Alkaptonuria is often asymptomatic, but the sclera of the eyes may be pigmented (often only at a later age), and the skin may be darkened in sun-exposed areas and around sweat glands; sweat may be coloured brown. Urine may turn brown or even inky black if collected and left exposed to open air, especially when left standing for a period of time. Kidney stones and stone formation in the prostate (in men) are common and may occur in more than a quarter of cases.
The main symptoms of alkaptonuria are due to the accumulation of homogentisic acid in tissues. In the joints this leads to cartilage damage, specifically in the spine, leading to low back pain at a young age in most cases. Cartilage damage may also occur in the hip and shoulder. Joint replacement surgery (hip and shoulder) is often necessary at a relatively young age.

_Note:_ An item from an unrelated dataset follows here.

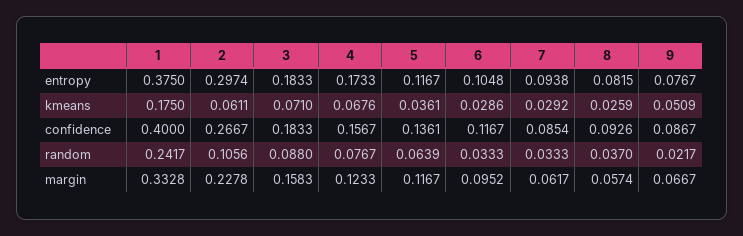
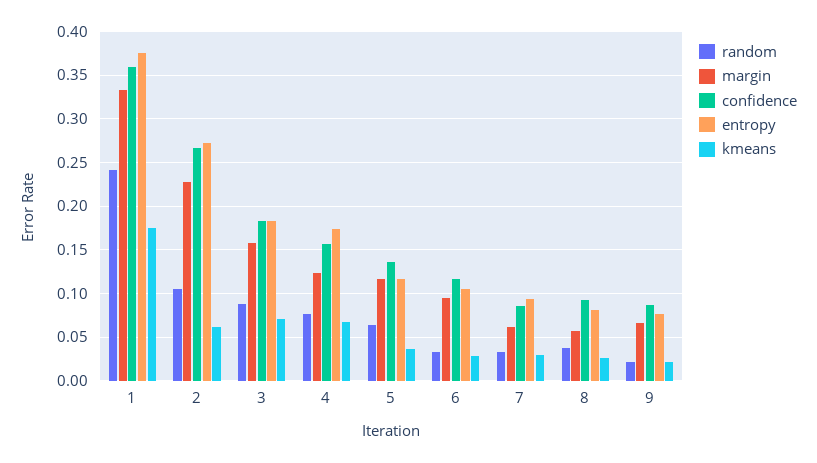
entropy, 2: 0.2974 -> 0.27
kmeans, 9: 0.0509 -> 0.02
confidence, 1: 0.4 -> 0.36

Valvular heart disease, mainly calcification and regurgitation of the aortic and mitral valves, may occur, and in severe and progressive cases valve replacement may be necessary. Coronary artery disease may be accelerated in alkaptonuria.
A distinctive characteristic of alkaptonuria is that ear wax exposed to air turns red or black (depending on diet) after several hours because of the accumulation of homogentisic acid.